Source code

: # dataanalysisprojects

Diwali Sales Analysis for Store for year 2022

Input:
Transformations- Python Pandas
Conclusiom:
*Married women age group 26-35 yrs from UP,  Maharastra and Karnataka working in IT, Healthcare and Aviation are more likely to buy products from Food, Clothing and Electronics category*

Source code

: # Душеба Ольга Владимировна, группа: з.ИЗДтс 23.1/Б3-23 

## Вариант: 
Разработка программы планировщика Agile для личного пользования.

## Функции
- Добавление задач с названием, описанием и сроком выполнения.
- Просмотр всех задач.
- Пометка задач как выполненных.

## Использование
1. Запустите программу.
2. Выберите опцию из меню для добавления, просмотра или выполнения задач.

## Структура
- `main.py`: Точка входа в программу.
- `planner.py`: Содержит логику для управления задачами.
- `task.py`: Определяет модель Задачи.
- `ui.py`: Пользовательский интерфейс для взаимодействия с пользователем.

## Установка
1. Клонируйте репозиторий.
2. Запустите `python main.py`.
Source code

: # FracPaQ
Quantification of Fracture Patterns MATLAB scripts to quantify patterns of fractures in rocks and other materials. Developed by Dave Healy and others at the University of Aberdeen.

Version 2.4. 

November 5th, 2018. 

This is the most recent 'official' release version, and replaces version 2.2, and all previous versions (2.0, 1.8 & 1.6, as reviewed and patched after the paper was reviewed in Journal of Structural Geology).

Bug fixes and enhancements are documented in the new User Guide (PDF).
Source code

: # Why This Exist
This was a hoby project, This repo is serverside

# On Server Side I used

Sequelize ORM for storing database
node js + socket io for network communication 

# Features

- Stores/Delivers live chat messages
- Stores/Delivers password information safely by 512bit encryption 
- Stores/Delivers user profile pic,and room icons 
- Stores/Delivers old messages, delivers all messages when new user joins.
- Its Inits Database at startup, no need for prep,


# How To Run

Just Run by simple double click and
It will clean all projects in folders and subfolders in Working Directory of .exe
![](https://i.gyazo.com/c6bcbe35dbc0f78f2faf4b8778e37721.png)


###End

■ **What you need to do**: What is needed is each line of the data, printed exactly.

■ **Output of the task**:
Source code

: # dataanalysisprojects

Diwali Sales Analysis for Store for year 2022

Input:
Transformations- Python Pandas
Conclusiom:
*Married women age group 26-35 yrs from UP,  Maharastra and Karnataka working in IT, Healthcare and Aviation are more likely to buy products from Food, Clothing and Electronics category*

Source code

: # Душеба Ольга Владимировна, группа: з.ИЗДтс 23.1/Б3-23 

## Вариант: 
Разработка программы планировщика Agile для личного пользования.

## Функции
- Добавление задач с названием, описанием и сроком выполнения.
- Просмотр всех задач.
- Пометка задач как выполненных.

## Использование
1. Запустите программу.
2. Выберите опцию из меню для добавления, просмотра или выполнения задач.

## Структура
- `main.py`: Точка входа в программу.
- `planner.py`: Содержит логику для управления задачами.
- `task.py`: Определяет модель Задачи.
- `ui.py`: Пользовательский интерфейс для взаимодействия с пользователем.

## Установка
1. Клонируйте репозиторий.
2. Запустите `python main.py`.
Source code

: # FracPaQ
Quantification of Fracture Patterns MATLAB scripts to quantify patterns of fractures in rocks and other materials. Developed by Dave Healy and others at the University of Aberdeen.

Version 2.4. 

November 5th, 2018. 

This is the most recent 'official' release version, and replaces version 2.2, and all previous versions (2.0, 1.8 & 1.6, as reviewed and patched after the paper was reviewed in Journal of Structural Geology).

Bug fixes and enhancements are documented in the new User Guide (PDF).
Source code

: # Why This Exist
This was a hoby project, This repo is serverside

# On Server Side I used

Sequelize ORM for storing database
node js + socket io for network communication 

# Features

- Stores/Delivers live chat messages
- Stores/Delivers password information safely by 512bit encryption 
- Stores/Delivers user profile pic,and room icons 
- Stores/Delivers old messages, delivers all messages when new user joins.
- Its Inits Database at startup, no need for prep,


# How To Run

Just Run by simple double click and
It will clean all projects in folders and subfolders in Working Directory of .exe
![](https://i.gyazo.com/c6bcbe35dbc0f78f2faf4b8778e37721.png)


###End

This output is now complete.